En el año 2005 fueron 9.500 los agentes (empresas, entidades, universidades, y personas físicas) que registraron ISBN de libros en Latinoamérica. De éstas, apenas el 27% son empresas. Y más aún, si desagregamos sólo aquellas cuyo objeto social principal sea la edición y comercialización de libros, y que publican regularmente un mínimo de tres títulos al año facturando más de U$S 20.000 anuales, el número decrece a 2.200. En España la cantidad de agentes en ese mismo período fue de 3.400, de las cuales 700 pueden considerarse editores industriales siguiendo el criterio que aplicamos anteriormente. Comparados uno y otro conjunto observamos una relación de 3 a 1 que indica, al menos a priori, la existencia en Latinoamérica de una mayor diversidad de emprendimientos y, por ende, de criterios editoriales que en España. Y sin embargo, debemos lamentar que en ese inmenso espacio geográfico, se han relevado apenas 4.700 librerías, contra 4.280 en España, lo que representa para los latinoamericanos una importante reducción de acceso al libro a través de su canal más tradicional.

En ese mismo año se registraron en Latinoamérica 84.000 títulos. Pero si desagregamos que 32.000 se han publicado sólo en Brasil observaremos que en Hispanoamérica la cifra total de 51.000 resulta significativamente menor a los 63.000 publicados en ese mismo período en España. No obstante observaremos, a fin de que conste para otros análisis, que esta cifra requiere un nuevo ajuste: solo el 75% de los títulos publicados en España están en castellano, por lo que ese total se reduce a 47.000.
Otra forma de entender la importante disparidad existente entre las realidades editoriales de España y de América Latina es comparando el ingreso per capita y la cantidad de títulos publicados en relación con la población total. En el año 2004, en España el ingreso por habitante fue de U$S 24.000, se publicaron 147 títulos por cada 10.000 habitantes, se vendieron 6 ejemplares y se facturaron U$S 84 por cada habitante. Ese mismo año, en México el ingreso per capita fue prácticamente cuatro veces menor, de U$S 6.500, y los títulos publicados, más de 12 veces menor, se editaron apenas 12 título por cada 10.000 habitantes, y las ventas fueron 4 veces menor, se vendieron 1,2 ejemplares por habitante, mientras que la facturación fue 20 veces menor, con un registro de U$S 4,5 per capita. Estos guarismos, de por sí alarmantes, solo se distancian progresivamente de los datos si tomamos otros ejemplos. En el mismo período, en Colombia el ingreso por habitante fue de U$S 2.500 y los títulos publicados fueron 21 por cada 10.000 habitantes, se vendieron apenas 0,4 ejemplares y se facturaron U$S 2,50 per capita. En Chile, donde el ingreso fue de U$S 5.800, se publicaron 19 títulos por cada 10.000 habitantes, y no existen datos disponibles sobre ejemplares vendidos y cifras facturadas en el mercado interno. En Venezuela el ingreso fue de U$S 4.200 y se publicaron apenas 11 títulos por cada 10.000 habitantes. En Bolivia el ingreso fue de U$S 1.000 y se publicaron 7 títulos por cada 10.000 habitantes. Finalmente, en Guatemala fue de U$S 2.200 el ingreso, y la cantidad de títulos fue de 3 por cada 10.000 habitantes.

**Lo que se pide**
¿Cuántas librerías se relevaron en España según el fragmento sobre el sector editorial?

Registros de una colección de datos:
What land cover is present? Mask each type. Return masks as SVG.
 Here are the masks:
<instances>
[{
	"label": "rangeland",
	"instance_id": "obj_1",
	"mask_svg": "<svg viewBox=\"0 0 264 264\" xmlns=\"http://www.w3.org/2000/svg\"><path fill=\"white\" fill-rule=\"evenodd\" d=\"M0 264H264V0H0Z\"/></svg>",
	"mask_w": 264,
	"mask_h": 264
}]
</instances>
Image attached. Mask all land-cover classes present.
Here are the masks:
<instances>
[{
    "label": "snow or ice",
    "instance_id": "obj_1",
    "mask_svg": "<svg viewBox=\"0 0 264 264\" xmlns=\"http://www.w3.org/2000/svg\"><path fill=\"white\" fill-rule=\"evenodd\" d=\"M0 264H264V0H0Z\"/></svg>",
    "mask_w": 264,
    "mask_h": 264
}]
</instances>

**Respuesta**
En España se relevaron 4.280 librerías.